__Work instructions__
Convert only the part of the records that begins at the line containing "Go stand on" and continues through the end into a numbered list, leaving out blank lines.

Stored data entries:
==============================
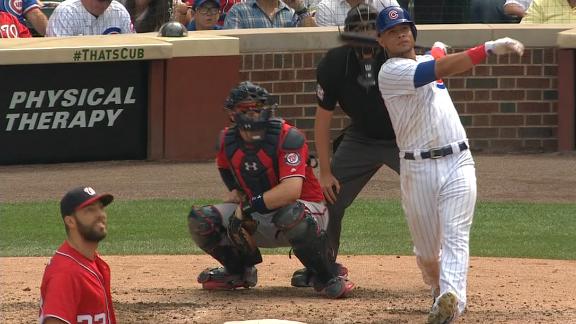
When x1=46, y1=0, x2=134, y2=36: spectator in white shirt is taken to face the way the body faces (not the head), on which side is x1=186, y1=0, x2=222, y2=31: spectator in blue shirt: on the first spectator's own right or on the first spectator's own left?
on the first spectator's own left

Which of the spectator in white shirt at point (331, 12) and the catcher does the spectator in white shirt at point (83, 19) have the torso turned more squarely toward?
the catcher

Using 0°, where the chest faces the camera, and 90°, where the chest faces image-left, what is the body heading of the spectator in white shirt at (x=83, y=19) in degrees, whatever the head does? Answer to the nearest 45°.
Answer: approximately 0°

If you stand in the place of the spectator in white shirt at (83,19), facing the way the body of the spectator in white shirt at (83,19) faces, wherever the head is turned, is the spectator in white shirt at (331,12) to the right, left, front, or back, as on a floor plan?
left

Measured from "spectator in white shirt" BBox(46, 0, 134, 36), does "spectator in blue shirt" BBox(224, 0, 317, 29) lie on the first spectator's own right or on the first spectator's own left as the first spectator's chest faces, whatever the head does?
on the first spectator's own left

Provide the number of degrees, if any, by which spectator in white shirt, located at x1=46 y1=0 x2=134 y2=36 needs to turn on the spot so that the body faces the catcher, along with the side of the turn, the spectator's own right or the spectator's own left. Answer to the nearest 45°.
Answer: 0° — they already face them

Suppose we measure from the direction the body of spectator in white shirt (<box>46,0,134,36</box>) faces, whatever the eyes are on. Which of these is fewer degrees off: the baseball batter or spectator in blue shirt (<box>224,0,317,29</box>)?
the baseball batter
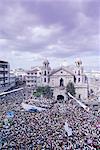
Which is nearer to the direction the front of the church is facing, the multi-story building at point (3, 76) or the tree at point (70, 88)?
the tree

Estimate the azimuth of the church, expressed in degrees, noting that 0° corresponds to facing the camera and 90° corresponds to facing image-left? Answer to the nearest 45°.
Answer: approximately 0°

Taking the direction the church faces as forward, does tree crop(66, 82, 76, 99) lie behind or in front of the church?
in front

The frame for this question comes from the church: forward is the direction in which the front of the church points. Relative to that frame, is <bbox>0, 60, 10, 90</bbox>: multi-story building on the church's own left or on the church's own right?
on the church's own right
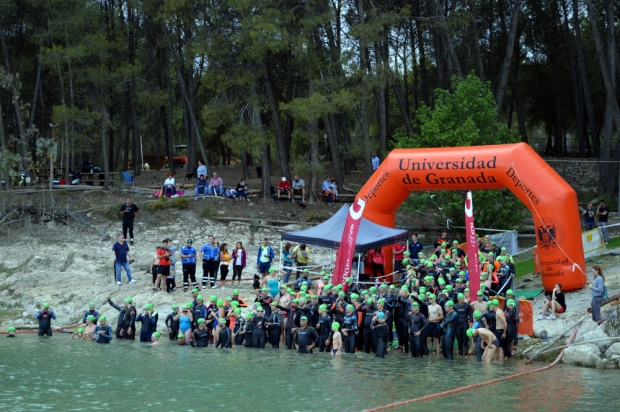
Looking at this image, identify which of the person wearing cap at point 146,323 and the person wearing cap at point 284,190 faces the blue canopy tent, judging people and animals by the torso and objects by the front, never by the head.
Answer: the person wearing cap at point 284,190

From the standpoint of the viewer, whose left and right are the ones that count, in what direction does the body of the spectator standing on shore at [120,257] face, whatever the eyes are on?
facing the viewer

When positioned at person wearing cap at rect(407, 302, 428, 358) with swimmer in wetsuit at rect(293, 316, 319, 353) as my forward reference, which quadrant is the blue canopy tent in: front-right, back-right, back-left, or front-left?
front-right

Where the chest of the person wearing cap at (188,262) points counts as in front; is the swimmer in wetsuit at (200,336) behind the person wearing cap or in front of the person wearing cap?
in front

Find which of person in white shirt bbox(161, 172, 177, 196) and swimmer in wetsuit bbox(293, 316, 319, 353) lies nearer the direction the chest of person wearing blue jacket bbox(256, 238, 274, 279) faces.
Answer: the swimmer in wetsuit

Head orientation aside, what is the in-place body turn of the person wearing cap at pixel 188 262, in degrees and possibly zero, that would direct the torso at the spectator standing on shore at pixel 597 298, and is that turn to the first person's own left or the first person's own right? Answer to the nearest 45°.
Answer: approximately 45° to the first person's own left

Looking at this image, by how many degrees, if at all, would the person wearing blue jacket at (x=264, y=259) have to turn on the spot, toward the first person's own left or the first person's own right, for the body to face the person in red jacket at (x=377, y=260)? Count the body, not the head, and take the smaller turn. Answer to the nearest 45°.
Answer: approximately 90° to the first person's own left

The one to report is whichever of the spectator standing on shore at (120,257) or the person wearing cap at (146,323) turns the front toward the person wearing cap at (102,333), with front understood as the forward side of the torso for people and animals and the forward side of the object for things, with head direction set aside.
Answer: the spectator standing on shore

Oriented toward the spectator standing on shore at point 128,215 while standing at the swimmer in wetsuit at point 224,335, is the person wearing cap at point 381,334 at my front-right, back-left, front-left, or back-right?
back-right

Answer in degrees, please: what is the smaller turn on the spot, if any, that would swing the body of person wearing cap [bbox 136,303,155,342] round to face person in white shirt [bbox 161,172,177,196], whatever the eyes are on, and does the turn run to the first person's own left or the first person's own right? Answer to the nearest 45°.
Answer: approximately 180°

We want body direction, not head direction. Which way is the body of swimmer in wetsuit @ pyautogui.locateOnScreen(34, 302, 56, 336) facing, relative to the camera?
toward the camera

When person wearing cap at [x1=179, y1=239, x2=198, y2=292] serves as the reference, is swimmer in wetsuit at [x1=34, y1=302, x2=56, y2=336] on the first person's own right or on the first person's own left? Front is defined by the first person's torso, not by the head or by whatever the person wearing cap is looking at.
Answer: on the first person's own right

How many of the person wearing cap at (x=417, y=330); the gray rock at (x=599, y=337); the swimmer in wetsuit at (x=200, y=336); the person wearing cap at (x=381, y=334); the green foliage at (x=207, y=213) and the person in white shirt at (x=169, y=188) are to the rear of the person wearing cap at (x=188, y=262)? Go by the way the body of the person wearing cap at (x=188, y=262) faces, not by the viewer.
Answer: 2

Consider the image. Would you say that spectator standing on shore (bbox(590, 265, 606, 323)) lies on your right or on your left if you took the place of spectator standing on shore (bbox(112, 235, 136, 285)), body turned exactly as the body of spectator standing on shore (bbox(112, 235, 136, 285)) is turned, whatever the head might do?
on your left

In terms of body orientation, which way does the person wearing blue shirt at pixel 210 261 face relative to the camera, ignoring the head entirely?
toward the camera

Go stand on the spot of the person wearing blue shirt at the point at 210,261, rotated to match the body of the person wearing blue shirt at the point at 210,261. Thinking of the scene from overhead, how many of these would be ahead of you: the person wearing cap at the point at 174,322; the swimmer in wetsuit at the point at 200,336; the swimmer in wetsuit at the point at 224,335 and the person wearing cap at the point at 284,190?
3

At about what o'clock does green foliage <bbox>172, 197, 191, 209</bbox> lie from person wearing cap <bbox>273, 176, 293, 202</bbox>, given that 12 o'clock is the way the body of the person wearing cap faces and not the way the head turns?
The green foliage is roughly at 2 o'clock from the person wearing cap.

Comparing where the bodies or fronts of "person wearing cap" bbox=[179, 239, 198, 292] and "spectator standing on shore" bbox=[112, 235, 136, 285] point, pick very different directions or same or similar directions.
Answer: same or similar directions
==============================
__Output__
1. Go stand on the spot of the person wearing blue shirt at the point at 210,261, rotated to match the body of the person wearing blue shirt at the point at 210,261. Thinking of the scene from overhead, how many of these would be ahead of you: the person wearing cap at the point at 174,322; the swimmer in wetsuit at the point at 200,336; the swimmer in wetsuit at the point at 224,335 and the person wearing cap at the point at 284,190?
2. 3
3. At about what o'clock does green foliage <bbox>172, 197, 191, 209</bbox> lie from person wearing cap <bbox>273, 176, 293, 202</bbox>, given that 12 o'clock is the way the body of the person wearing cap faces and not the way the head turns?
4. The green foliage is roughly at 2 o'clock from the person wearing cap.
5. Comparing where the bodies or fronts of "person wearing cap" bbox=[179, 239, 198, 292] and "spectator standing on shore" bbox=[112, 235, 136, 285] point, pick very different directions or same or similar directions.
6. Answer: same or similar directions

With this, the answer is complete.